Затем я пошёл посмотреть на художника, чьи рисунки были выгравированы. Я не могу объяснить, почему расположение его двора казалось тем, что я мог ожидать, и всё же я до сих пор сохраняю это впечатление, не заметив ничего, кроме жары — жары и солнца — жары, накопившейся в этом большом унылом городе бесчисленных маленьких домиков.
Мы объяснили у двери нашу просьбу, и через несколько мгновений нам сказали, что художник, хотя он и болен, примет нас. Мы вошли и посидели некоторое время, в течение которого мальчик-ученик, занятый копированием эскизов мастера, украдкой смотрел на нас через круглое отверстие в перегородке, которая делала его комнатой.
Наш художник вошёл и сел, очевидно, больной человек, предложил нам неизбежный чай, показал свои методы подготовки для цветных деревянных блоков и достал примеры из большой стопки рулонов и связок бумаги и рисунков, которые заполняли одну сторону комнаты, среди которых я заметил много фрагментов иллюстрированных английских или американских газет.

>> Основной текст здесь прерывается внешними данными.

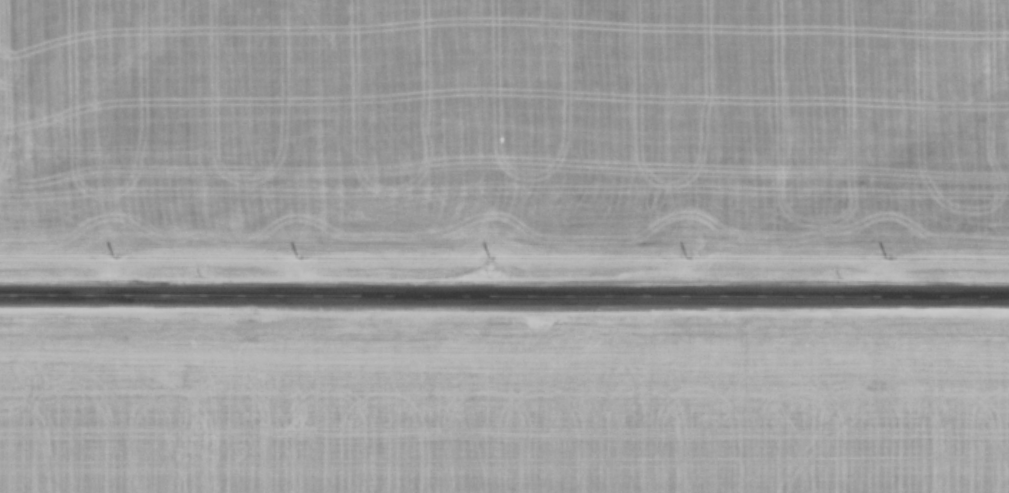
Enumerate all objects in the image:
road: (504, 288)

И мы не осмелились больше вторгаться и ушли — как раз когда разговор перешёл к европейскому искусству — с подарками рисунков от него и обещанием обмена.
Нет; что мы действительно сделали, так это снова зашли в магазины и начали заново погоню за безделушками. Так невозможно поверить, что мы не можем найти ничего во всём накоплении всех этих магазинов. Но даже если это так, манера охоты — это развлечение, как и само видение всего этого добра в его собственном доме; и маленькие знаки внимания дилера, пребывание в доме с привилегиями чая и курения, и ленивая война нападения и защиты; и медленное извлечение вещей из сумок и коробок, так что время, великий враг, оказывается неправым. А потом, то, что от тебя не ожидают купить или посмотреть, ничуть не хуже. Я знаю одно место, в которое я вернулся, чтобы посмотреть через сёдзи в сад, где стоит большая керамическая статуя Каннон. Я не собираюсь её покупать или торговаться о ней, но я собираюсь покупать другие вещи под её влиянием; возможно, сиденья даймё, которые мы используем в нашем визите, или фонари, которые освещают нас, когда мы задерживаемся допоздна, чьё масло придётся вылить, если они будут проданы. И есть места, где вещи продаются людям, сведущим в китайском образе мыслей, но где любители на лету, подобные нам, не поощряются, и это, безусловно, соблазнительно. Всё же я боюсь, что мы упустим многое из того, что хотим увидеть, из-за этого слоняния по магазинам.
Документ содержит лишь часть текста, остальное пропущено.